» Work item: Pictures should be left out while the data beneath this task is written out word for word.

» Material shown:
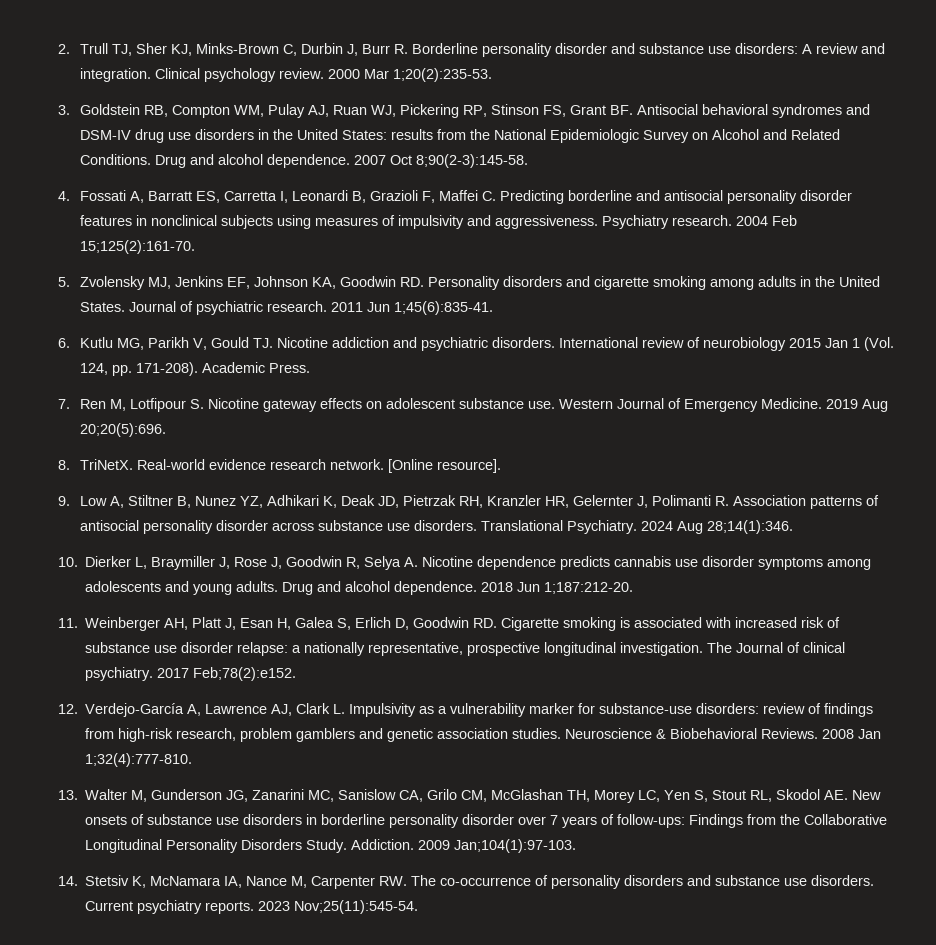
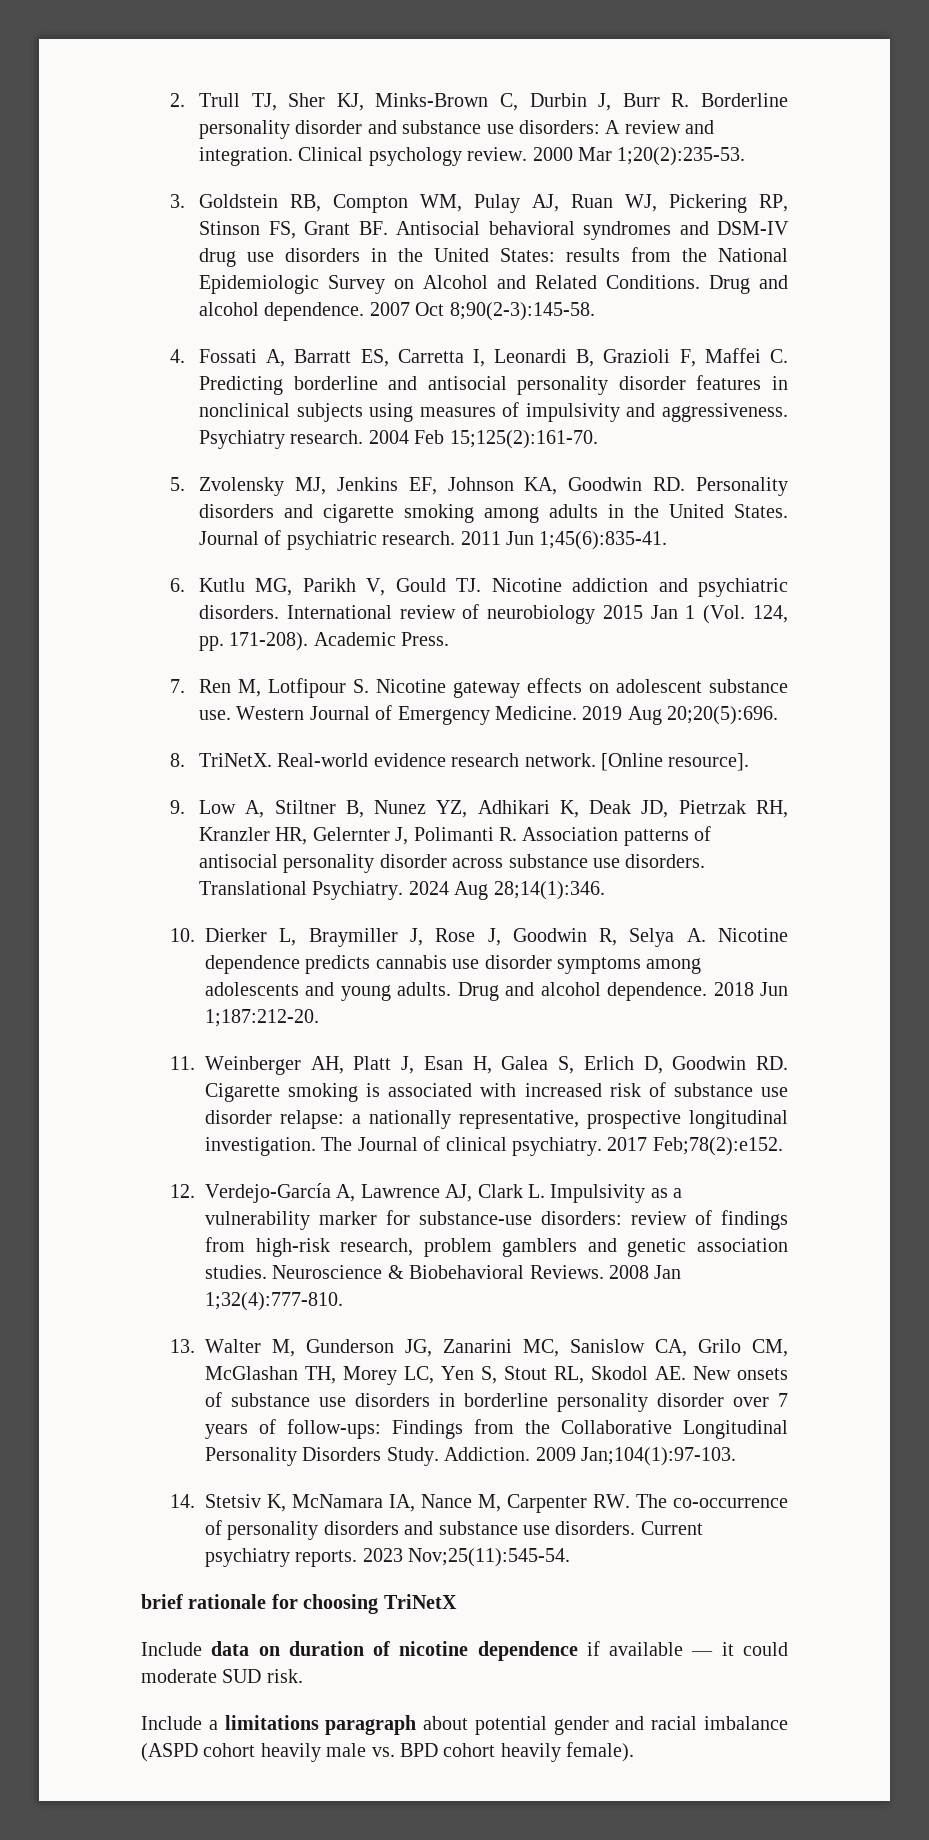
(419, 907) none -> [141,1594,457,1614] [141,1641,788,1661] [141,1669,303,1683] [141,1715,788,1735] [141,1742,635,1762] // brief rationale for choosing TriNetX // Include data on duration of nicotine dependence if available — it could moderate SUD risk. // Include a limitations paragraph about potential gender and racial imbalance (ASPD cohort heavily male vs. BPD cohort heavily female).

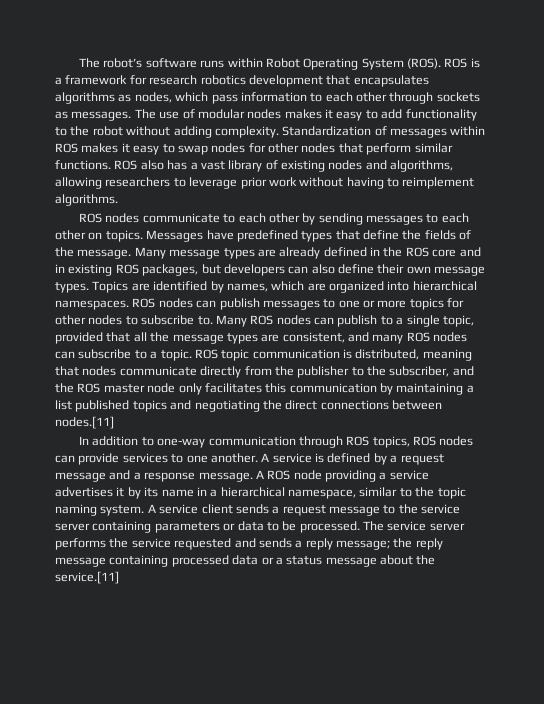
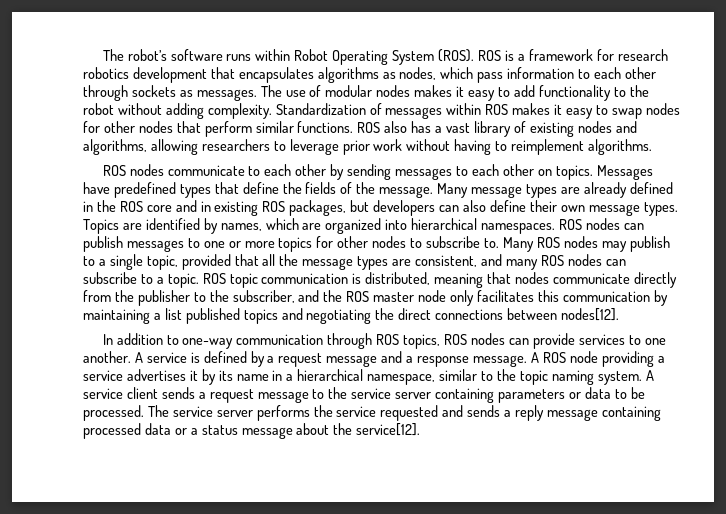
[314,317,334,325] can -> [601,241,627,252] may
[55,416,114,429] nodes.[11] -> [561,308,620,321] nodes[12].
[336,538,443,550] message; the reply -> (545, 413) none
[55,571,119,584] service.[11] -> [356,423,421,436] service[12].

» Problem solution:
(419, 907) none -> [141,1594,457,1614] [141,1641,788,1661] [141,1669,303,1683] [141,1715,788,1735] [141,1742,635,1762] // brief rationale for choosing TriNetX // Include data on duration of nicotine dependence if available — it could moderate SUD risk. // Include a limitations paragraph about potential gender and racial imbalance (ASPD cohort heavily male vs. BPD cohort heavily female).

[314,317,334,325] can -> [601,241,627,252] may
[55,416,114,429] nodes.[11] -> [561,308,620,321] nodes[12].
[336,538,443,550] message; the reply -> (545, 413) none
[55,571,119,584] service.[11] -> [356,423,421,436] service[12].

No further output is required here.